По всему поезду разнеслась весть о медицинских способностях девушки из желтого вагона, о том, что она везла в чемоданчике лекарства, а ее руки умели накладывать швы и повязки, и со всех концов к ней на осмотр потянулись скорбящие всех мастей, которых Эмилия могла только выслушать и дать рекомендации на будущее, чтобы, когда они доберутся до места, они нашли такую-то траву и такой-то порошок.

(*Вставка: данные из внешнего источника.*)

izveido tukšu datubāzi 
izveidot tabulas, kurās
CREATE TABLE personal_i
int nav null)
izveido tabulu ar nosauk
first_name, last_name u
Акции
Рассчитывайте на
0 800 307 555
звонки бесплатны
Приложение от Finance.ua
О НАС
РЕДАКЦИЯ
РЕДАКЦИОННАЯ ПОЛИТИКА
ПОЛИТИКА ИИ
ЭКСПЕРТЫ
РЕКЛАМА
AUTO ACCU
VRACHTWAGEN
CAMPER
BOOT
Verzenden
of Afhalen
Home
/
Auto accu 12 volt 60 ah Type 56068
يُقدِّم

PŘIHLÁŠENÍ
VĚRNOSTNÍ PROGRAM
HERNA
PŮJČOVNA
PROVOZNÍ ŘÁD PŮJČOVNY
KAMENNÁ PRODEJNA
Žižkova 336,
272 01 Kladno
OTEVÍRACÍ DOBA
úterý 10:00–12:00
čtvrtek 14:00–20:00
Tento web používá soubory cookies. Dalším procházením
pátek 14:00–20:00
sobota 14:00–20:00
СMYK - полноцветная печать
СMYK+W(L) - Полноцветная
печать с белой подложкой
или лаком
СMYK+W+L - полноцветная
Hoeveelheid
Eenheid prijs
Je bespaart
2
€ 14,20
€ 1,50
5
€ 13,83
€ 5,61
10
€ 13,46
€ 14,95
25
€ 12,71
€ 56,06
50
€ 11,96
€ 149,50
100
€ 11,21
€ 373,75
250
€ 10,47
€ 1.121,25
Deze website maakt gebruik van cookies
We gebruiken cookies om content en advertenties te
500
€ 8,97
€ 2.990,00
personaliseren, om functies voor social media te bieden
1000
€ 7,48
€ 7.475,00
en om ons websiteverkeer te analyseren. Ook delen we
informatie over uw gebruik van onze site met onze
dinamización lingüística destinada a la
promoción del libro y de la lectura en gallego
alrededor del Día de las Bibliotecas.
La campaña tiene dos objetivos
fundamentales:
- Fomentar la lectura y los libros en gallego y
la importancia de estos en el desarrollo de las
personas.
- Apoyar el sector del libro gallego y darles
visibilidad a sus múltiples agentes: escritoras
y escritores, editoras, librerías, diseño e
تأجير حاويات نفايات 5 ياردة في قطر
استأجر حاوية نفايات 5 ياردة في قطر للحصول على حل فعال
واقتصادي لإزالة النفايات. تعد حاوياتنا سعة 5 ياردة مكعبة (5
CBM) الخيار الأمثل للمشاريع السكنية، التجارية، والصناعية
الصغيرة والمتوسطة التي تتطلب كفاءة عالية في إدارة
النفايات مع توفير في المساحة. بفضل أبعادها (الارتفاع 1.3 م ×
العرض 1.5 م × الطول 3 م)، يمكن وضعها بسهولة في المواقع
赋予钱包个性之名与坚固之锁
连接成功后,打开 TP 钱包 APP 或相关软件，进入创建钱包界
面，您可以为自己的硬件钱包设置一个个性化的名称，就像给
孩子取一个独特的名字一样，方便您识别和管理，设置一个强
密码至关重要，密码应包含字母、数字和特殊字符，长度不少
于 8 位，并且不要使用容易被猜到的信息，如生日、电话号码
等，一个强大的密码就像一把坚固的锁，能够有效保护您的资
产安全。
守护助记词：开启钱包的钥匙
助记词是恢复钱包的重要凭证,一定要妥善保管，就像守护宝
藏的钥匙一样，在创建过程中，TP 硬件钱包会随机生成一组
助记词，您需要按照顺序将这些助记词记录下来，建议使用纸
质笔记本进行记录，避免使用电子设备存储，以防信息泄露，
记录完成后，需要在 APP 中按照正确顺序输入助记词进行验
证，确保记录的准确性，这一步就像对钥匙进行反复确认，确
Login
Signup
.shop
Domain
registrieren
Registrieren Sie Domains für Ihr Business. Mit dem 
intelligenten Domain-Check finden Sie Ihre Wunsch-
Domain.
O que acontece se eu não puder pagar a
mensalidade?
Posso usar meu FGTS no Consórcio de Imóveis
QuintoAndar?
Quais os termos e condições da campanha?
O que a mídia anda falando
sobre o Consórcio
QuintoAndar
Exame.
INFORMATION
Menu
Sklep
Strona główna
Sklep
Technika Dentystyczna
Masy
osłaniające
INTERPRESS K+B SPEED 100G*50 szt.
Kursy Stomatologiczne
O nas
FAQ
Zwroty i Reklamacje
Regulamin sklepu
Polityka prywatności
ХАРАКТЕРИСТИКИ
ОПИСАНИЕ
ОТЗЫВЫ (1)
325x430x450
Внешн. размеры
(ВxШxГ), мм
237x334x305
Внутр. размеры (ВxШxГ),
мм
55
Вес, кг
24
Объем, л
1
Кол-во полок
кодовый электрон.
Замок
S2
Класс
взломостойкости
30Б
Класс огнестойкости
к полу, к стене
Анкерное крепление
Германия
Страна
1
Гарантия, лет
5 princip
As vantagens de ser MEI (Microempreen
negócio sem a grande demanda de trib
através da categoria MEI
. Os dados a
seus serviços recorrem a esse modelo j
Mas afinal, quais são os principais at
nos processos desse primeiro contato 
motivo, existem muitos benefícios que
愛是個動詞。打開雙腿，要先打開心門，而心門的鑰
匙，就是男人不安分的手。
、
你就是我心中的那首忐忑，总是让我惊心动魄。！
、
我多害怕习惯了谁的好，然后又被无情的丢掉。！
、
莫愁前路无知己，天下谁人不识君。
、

Одна женщина из ее вагона уже четыре дня лежала скрючившись на полу, после того как у Эмилии в первое же утро закончились обезболивающие, а на третий день – слова утешения при виде ее страданий. Она прокляла то время, что провела в Чикаго, говоря себе, что это был не лучший способ изучать медицину, чтобы жить потом среди бедняков, и, собрав все свои силы, попыталась вспомнить, как лечить, не имея под рукой никаких средств. Но все свои знания она уже исчерпала, поэтому просто села на корточки подле этой женщины, стонавшей тихонько, как умеют те, кто с рождения знает, что их долг – никому не мешать. Так она и сидела, страдая от своей неспособности помочь, когда к ней подошла маленькая сгорбленная старушка и сказала, что может кое-что сделать. Эмилия посмотрела на нее, уверенная, что у той, вероятно, были причины так говорить, и подвинулась со своими бесполезными, как она считала в последнее Бремя, кабинетными знаниями, чтобы освободить место волшебству. Она назвала старушке свое имя и с благоговением спросила, может ли она остаться и посмотреть. Знахарка небрежно кивнула головой, как отгоняют муху, и, сняв накидку, открыла сильные молодые руки, никак не вязавшиеся с ее старым и на первый взгляд слабым телом. Этими руками, в которых она ничего не держала, она начала ощупывать голову больной очень медленно, будто искала те места, где нужно задержать подушечки своих пальцев. Потом она спустилась на затылок, на веки, на впадинку между большим и указательным пальцами левой руки, на какую-то точку на ступнях ног, на них она задержалась дольше, чем где бы то ни было. Понемногу женщина перестала стонать и смогла уснуть впервые за последние несколько ночей.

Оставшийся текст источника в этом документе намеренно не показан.